Gudeg Bonggol Gedhang Gunungkidul: Kelezatan Tersembunyi yang Diakui Sebagai Warisan Budaya
Gudeg Bonggol Gedhang: Lebih dari Sekadar Kuliner, Sebuah Warisan
Gudeg bonggol gedhang, hidangan unik dari Gunungkidul, Yogyakarta, kini menjadi sorotan setelah dinobatkan sebagai Warisan Budaya Tak Benda (WBTb) Nasional pada tahun 2024. Kuliner tradisional ini bukan hanya sekadar makanan, tetapi juga cerminan kearifan lokal dan bagian tak terpisahkan dari budaya masyarakat Gunungkidul.

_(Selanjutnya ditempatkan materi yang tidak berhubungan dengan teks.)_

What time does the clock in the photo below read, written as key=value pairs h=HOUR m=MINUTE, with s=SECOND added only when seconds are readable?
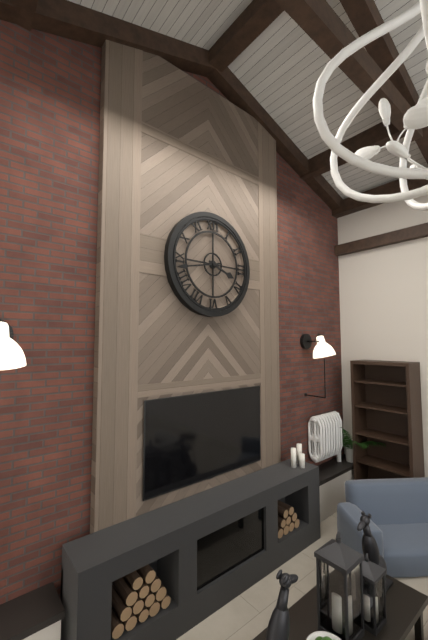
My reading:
h=3 m=43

Salah satu tokoh yang gigih melestarikan hidangan ini adalah Mei Widiastuti, seorang warga Karangrejek, Wonosari. Dengan penuh semangat, ia terus mempertahankan resep dan cara pembuatan gudeg bonggol gedhang secara tradisional.
Rahasia Kelezatan Bonggol Gedhang
Berbeda dengan gudeg pada umumnya yang terbuat dari nangka muda, gudeg ini menggunakan bonggol pisang kepok. Bagian bonggol yang berada dekat dengan akar pohon pisang ini diyakini memiliki tekstur dan rasa yang khas. Mei menjelaskan bahwa penggunaan jenis pisang lain akan menghasilkan rasa pahit dan getah yang tidak sedap. Pisang kepok memberikan tekstur empuk dan rasa yang lebih nikmat.
Proses pembuatannya pun memerlukan ketelitian. Bonggol pisang dibersihkan secara seksama, dirajang tipis, lalu direbus untuk menghilangkan getahnya. Setelah direbus, bonggol pisang dicuci kembali dan diperas untuk mengurangi kadar airnya. Proses ini penting untuk memastikan rasa gudeg yang optimal.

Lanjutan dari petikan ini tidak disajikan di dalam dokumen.